• Task to complete
When you copy the material below, keep every line exact and drop the pictures.

• Study material
┄┄┄┄┄┄┄┄┄┄
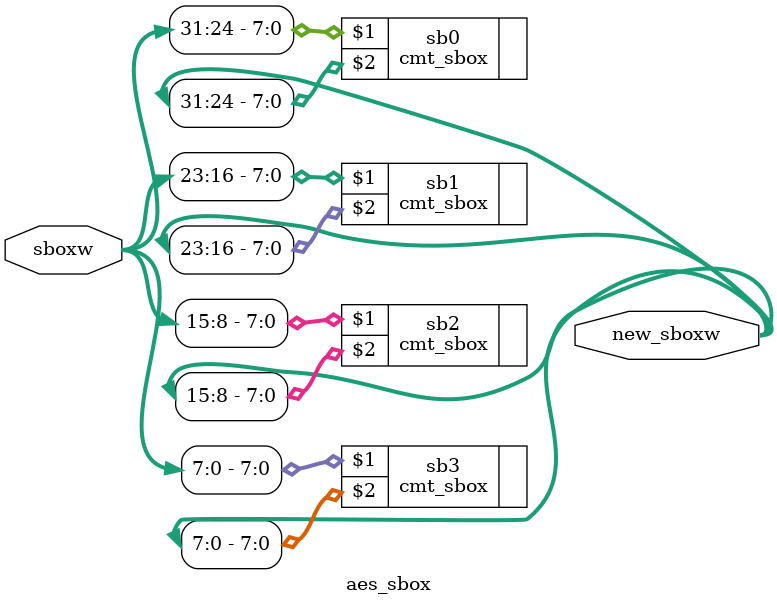
<source format=v>

module aes_sbox(
                input wire [31 : 0]  sboxw,
                output wire [31 : 0] new_sboxw
               );

  //----------------------------------------------------------------
  // Four parallel sboxes.
  //----------------------------------------------------------------
  cmt_sbox sb0(sboxw[31 : 24], new_sboxw[31 : 24]);
  cmt_sbox sb1(sboxw[23 : 16], new_sboxw[23 : 16]);
  cmt_sbox sb2(sboxw[15 : 08], new_sboxw[15 : 08]);
  cmt_sbox sb3(sboxw[07 : 00], new_sboxw[07 : 00]);

endmodule // aes_sbox

//======================================================================
// EOF aes_sbox.v
//======================================================================

</source>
┄┄┄┄┄┄┄┄┄┄
• Expected output
<source format=v>

module aes_sbox(
                input wire [31 : 0]  sboxw,
                output wire [31 : 0] new_sboxw
               );

  //----------------------------------------------------------------
  // Four parallel sboxes.
  //----------------------------------------------------------------
  cmt_sbox sb0(sboxw[31 : 24], new_sboxw[31 : 24]);
  cmt_sbox sb1(sboxw[23 : 16], new_sboxw[23 : 16]);
  cmt_sbox sb2(sboxw[15 : 08], new_sboxw[15 : 08]);
  cmt_sbox sb3(sboxw[07 : 00], new_sboxw[07 : 00]);

endmodule // aes_sbox

//======================================================================
// EOF aes_sbox.v
//======================================================================

</source>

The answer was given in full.